I've definitely had add throughout my life, but I wasn't diagnosed until age 17. I am currently 21. I am prescribed 20mg non XR (up to 4 doses a day). After the first few months of medicating myself I had concluded that while adderall was helping my concentration/grades, it was also "taking my personality away".
Throughout the end of high school and for my first 2 years of college I only took adderall if I felt it was necessary. I wouldn't want to take it unless I really needed to study because it was causing me to feel unlike myself (super focused, non talkative, socially anxious). I figured that adderall made me feel this way because I was diagnosed and medicated so late.

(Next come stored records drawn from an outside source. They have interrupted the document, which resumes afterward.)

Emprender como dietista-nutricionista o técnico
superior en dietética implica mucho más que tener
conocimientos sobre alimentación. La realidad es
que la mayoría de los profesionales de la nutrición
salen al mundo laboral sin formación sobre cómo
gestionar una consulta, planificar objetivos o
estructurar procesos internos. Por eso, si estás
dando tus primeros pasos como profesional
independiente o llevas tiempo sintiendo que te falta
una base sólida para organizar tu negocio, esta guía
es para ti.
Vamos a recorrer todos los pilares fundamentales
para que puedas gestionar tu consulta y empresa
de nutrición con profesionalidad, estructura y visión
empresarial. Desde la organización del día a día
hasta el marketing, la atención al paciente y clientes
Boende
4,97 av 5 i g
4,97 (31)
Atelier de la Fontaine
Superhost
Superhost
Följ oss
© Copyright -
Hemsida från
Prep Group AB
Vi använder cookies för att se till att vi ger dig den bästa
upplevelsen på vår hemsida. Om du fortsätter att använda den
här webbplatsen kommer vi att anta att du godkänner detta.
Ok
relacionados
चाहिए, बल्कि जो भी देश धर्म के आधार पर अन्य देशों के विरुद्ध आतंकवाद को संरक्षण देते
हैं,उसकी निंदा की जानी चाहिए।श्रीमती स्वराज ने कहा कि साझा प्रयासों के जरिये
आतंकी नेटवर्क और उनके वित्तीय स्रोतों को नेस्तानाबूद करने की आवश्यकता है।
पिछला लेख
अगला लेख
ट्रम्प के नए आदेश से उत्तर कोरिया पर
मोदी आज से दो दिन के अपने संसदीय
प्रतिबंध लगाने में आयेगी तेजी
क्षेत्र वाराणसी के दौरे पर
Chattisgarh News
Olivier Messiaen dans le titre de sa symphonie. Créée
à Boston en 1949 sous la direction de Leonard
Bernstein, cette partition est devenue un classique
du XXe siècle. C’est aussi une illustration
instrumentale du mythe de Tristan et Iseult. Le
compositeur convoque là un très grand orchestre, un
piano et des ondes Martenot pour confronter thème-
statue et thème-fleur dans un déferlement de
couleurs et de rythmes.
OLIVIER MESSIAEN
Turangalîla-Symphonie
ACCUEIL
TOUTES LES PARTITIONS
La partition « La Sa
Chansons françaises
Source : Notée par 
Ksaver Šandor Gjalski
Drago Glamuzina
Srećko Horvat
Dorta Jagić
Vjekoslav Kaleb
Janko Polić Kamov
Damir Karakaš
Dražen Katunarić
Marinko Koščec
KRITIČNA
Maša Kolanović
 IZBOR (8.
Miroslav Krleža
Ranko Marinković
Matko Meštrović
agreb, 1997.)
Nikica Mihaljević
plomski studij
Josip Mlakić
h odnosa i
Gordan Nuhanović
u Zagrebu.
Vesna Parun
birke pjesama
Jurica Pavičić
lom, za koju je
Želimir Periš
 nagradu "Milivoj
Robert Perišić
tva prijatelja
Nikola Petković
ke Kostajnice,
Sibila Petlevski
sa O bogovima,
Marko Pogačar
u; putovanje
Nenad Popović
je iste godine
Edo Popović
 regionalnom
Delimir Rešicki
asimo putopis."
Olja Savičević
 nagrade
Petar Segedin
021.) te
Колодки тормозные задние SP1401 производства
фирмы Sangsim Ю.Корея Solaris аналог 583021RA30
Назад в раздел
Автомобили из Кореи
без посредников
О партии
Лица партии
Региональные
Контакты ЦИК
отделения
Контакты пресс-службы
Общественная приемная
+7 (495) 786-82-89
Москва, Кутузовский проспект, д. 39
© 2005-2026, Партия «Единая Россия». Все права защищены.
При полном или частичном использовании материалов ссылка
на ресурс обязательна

For the past two years I have been internationally modeling. I am constantly traveling. Somehow I have slowly become dependent on adderall. I am currently taking more than I ever have, which ofcourse, means I am feeling more "unlike myself". I believe that I started to take my adderall more frequently because it suppressed my appetite and gave me energy, but that I have continued to take it for reasons that I am not exactly sure of. I will sometimes take 20mg 4times in a day. It's like I start in the morning and I don't want to stop, even though I know that I like myself better without adderall. I don't always take that amount.... and that is the amount my doctor recommends.
Okay so my question. I do have add and it does show (lateness, carelessness, always losing things). But when I take my adderall and go to my casting calls I feel anxious, nervous, my hands may shake, I just feel insecure. But without adderall, I am confident during auditions. So is there anything I can do to feel more like my usual self and in control? Basically, I want to feel less like I'm on adderall when I am on adderall.